年末的傍晚,木叶村的街道上飘着淡淡的炊烟,家家户户的窗棂透出暖黄的灯光,却驱不散空气中那层若有若无的寒意。药味穿着宇智波的族服,深蓝色的衣料上绣着团扇家徽,刚从警务部的修理店下班,脚步有些沉重地走在回家的路上。
他明显感觉到,路人看他的眼神变了。不再是从前的平和,而是带着几分躲闪、警惕,甚至是不加掩饰的排斥。几个妇人抱着孩子匆匆走过,交头接耳的声音顺着风飘进他耳朵:
“看,那是宇智波一族的吧?”
“嗯,就是他们……听说警务部昨天又抓了好几个村民,下手可狠了。”
“谁让他们有写轮眼呢,仗着这个欺负人呗……”
药味的手猛地攥紧了袖口。他就在警务部工作,清楚那些被抓的人要么是偷了物资,要么是在九尾之乱后趁火打劫,每一次抓捕都有确凿的证据。可到了村民嘴里,却成了“宇智波仗势欺人”。一股憋闷的火气堵在胸口,他深吸一口气,却怎么也压不下去。
推开家门时,真琴正系着围裙在灶台忙活,听到动静转过身,一眼就看出了丈夫的不对劲:“药味,怎么了?脸色这么难看。”
药味脱下族服外套,将它随手扔在椅背上,声音里带着委屈:“村里的人……又在说我们宇智波的坏话。说警务部乱抓人,可那些人明明是犯了错……他们太无知了!”
真琴端来一杯温水递给他,轻轻叹了口气:“药味,你还记得尘离开村子时说的话吗?”她顿了顿,目光温和却带着提醒,“他让我们尽量低调,别总往族长家跑……有些话,未必是村民自己想的。”

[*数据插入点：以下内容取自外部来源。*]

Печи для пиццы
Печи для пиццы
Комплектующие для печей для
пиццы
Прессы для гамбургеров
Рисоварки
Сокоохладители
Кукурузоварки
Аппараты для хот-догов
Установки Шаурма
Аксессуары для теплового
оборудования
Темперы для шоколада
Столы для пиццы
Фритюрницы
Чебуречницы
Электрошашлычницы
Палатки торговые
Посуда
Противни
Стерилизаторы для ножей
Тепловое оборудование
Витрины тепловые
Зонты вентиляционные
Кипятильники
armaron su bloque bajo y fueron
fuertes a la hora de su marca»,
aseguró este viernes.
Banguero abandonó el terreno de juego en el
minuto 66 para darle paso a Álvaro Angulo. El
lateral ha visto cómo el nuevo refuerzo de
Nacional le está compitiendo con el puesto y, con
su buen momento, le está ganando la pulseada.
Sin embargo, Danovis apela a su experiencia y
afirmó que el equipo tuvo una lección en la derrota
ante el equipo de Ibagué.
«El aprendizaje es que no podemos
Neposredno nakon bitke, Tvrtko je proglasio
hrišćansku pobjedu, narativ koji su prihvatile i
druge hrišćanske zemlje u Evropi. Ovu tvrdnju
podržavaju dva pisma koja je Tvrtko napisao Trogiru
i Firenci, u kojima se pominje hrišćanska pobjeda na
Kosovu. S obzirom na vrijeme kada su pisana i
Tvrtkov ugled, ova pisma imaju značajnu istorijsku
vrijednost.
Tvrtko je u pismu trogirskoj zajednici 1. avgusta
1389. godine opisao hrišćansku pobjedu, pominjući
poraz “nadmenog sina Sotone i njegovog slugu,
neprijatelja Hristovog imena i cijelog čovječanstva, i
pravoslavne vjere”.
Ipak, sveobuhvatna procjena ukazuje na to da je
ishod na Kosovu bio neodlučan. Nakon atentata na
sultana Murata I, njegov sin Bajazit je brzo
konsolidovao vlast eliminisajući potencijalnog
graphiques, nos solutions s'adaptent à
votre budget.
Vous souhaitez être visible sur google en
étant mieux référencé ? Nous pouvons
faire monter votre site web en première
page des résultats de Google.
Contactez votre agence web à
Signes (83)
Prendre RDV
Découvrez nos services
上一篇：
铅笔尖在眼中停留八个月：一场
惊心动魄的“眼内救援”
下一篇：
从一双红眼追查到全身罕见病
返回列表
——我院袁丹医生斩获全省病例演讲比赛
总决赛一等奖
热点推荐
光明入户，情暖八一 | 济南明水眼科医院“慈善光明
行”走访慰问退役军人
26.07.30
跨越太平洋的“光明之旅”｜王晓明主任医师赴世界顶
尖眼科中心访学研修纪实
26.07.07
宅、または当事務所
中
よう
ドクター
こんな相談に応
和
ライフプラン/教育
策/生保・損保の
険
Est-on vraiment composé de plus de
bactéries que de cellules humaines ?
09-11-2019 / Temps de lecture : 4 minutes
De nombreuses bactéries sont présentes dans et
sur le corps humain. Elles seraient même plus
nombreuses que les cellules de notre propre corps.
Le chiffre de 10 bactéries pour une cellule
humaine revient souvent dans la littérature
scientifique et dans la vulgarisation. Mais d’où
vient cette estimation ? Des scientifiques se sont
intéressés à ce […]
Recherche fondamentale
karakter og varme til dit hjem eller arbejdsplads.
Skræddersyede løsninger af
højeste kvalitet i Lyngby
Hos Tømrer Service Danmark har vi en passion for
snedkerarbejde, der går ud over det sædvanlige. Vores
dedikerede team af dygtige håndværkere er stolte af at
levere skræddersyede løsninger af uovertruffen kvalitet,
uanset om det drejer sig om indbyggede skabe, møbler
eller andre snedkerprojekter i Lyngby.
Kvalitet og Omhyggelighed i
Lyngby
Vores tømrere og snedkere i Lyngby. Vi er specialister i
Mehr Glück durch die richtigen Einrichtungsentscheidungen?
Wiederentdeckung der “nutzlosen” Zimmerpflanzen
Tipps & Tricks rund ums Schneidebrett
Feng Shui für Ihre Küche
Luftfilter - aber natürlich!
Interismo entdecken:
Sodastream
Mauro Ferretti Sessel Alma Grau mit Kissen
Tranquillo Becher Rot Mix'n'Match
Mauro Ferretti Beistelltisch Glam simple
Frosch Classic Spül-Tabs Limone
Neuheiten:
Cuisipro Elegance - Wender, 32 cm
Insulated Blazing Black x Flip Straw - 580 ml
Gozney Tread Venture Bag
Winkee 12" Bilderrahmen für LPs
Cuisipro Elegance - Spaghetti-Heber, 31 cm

药味握着水杯的手一僵,猛地抬起头。是啊,村民或许有偏见,但这么整齐划一的议论,背后难道就没有推手?警务部的每一次行动都经过火影办公室批准,现在却成了宇智波的“罪状”……他忽然想起尘那句“宇智波注定有难”,后背竟渗出一丝冷汗。
“我明白了。”药味将水杯放在桌上,语气沉了下来,“以后在村里,我不穿族服了,就穿普通的便服。能少惹点麻烦是一点。”
真琴点点头,走到摇篮边看了看熟睡的真炎,小家伙咂了咂嘴,对外面的风雨一无所知。“忍忍吧,等这阵子过去了,也许会好起来的。”她轻声说,更像是在安慰自己。
窗外的天色彻底暗了下来,木叶的街道上亮起了灯笼,却照不进宇智波族地与村子之间那道无形的鸿沟。药味望着墙上挂着的族服,团扇家徽在灯光下显得格外刺眼。他知道,从明天起,自己要学着在族人的身份与村民的目光之间,走一条更小心翼翼的路。
厨房里,汤锅咕嘟咕嘟地冒着热气,却暖不了这弥漫在空气中的寒意。
——
宇智波富岳家中的客厅,光线比往日昏暗了几分。纸门紧闭着,隔绝了外面的风雪声,几位须皆白的族老围坐在矮桌旁,脸上都带着难以掩饰的凝重。炭盆里的火炭明明灭灭,映得他们额头的皱纹愈深刻。
富岳坐在主位,手指无意识地摩挲着桌沿的木纹,目光沉得像化不开的墨。
“族长,自尘离开以后,高层的小动作就没断过。”一个族老率先开口,声音里带着压抑的怒火,“警务部的权限被悄悄削减,族里的商铺总被找借口刁难……也幸亏团藏死了,不然现在的日子怕是更难熬。”
坐在他身旁的火核重重点头,握紧了拳头:“是啊,团藏那老东西手段更狠毒,当年镜的事,他就没少插手。还多亏尘在九尾之夜果断出手,不然宇智波现在怕是已经成了全村的靶子。”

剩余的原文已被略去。